On foot, everyone has their own way of walking, their own distance to cover, their own rhythm. Stroll, walk, or hike: you choose.

From La Peyrarié, paths lead you to the Col Saint-Pierre pass: there you will cross the trail taken by Stevenson for his Travels with a Donkey in the Cévennes.

Walking through the other hamlets of Peyrolles, you’ll end up by the Gardon where you can enjoy the swimming spots at L’Arénas or Les Conques.

On a mountain bike, electrically assisted or not, you can set off to conquer the ridge paths.

You can explore without limits the routes that criss-cross the Cévennes National Park, from intimate valleys to bluish peaks.

Or let yourself be guided by my associates in the valley, on foot or by mountain bike, on itineraries that are off the beaten track.


On the banks of the Gardon

Enjoy the cool waters of the Gardon in many ways.

The Gardon is nearby: 20 minutes downhill on foot.

Jump into the water holes or swim in a long corridor between the rocks.

Rest on a small sand and pebble beach appreciated by beavers, herons and crayfish.

Fish in the Gardon, a Category 1 river whose purity is attested by the presence of crayfish and wild brown trout.

And for the intrepid: practise white water sports in the gorges of the Gardon!

“Sentiers Vagabonds”, our associates, guide you in the water, down the Cévennes rivers. Natural slides, waterfalls, small jumps… Enjoy the excitement and discover the natural environment of the Cévennes led by canyoning professionals.

A wild environment where exploration rhymes with emotion...


In the Cévennes valley

Alone in the world at last! Or are you?

During your walks, you’ll discover that the Cévennes are very much a constructed landscape.

Dry stone walls and the lines of old terraces are still visible. They are the traces of the work of these valleys’ inhabitants to build meadows and fields around their houses, and transform their mountains into orchards.

Mas (isolated farmhouses), clèdes (huts for drying chestnuts), and sheepfolds: the sheer number of buildings, which are difficult to spot in the summer through the thick foliage, also indicates the population density of these valleys until the early 20th century.

And many of the houses are still occupied, especially in the summer. If you think you are alone in the world at last, go out at nightfall: you will spot the inhabited buildings…

Discover the Camisard valley via its history with Julien, an associate from “Soléaire”.

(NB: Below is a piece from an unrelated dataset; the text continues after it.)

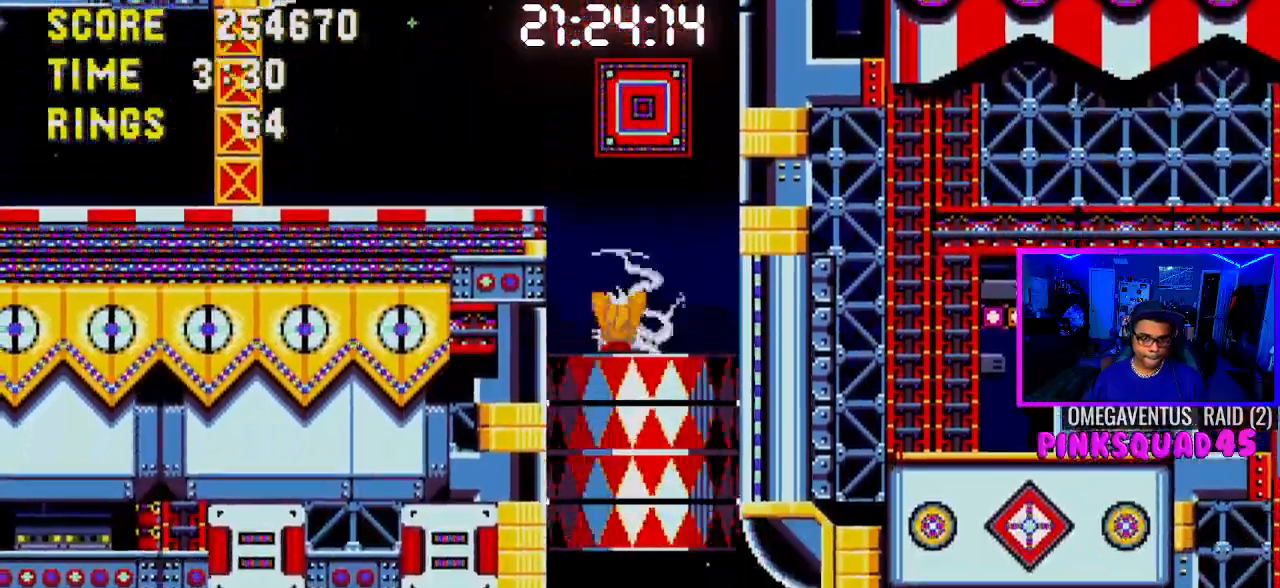
{"dt_ms": 500, "buttons": ["DPAD_UP"], "left_stick": "center", "right_stick": "center", "events": [[350, "DPAD_DOWN", "up"], [450, "DPAD_UP", "down"]]}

Julien will take you for a walk between hamlets and river banks, an outing awarded the “Esprit Parc National” label. This will introduce you to the architecture of the old Protestant farmhouses. These atypical places of refuge and work will enable you to understand how the Cévenol valleys have shaped the history of France.


In Huguenot country

At La Peyrarié, you are in fact on a significant site from the tumultuous history of Protestantism.

In 1689, five years after the Revocation of the [Tolerance] Edict of Nantes, the parish priest of Peyrolles was murdered, by Rieu brook, just under the house. The Camisards set fire to the church.

By order of the king, Peyrolles was one of the first Cévennes villages to be systematically burnt and demolished.

Whether you are yourself a descendant of the Camisards or simply interested in their epic struggle, you can trace their history.

After the Revocation of the Edict of Nantes, many Protestants from the Languedoc region left for countries that provided refuge: Switzerland, Germany and Holland.

At the Col de l’Exil pass, you’ll cross their paths.
Above Mialet, do visit the Musée du Désert. This museum, located in a typical Cévenol hamlet is the birthplace of the Camisard leader Rolland, and brings the Huguenot past to life.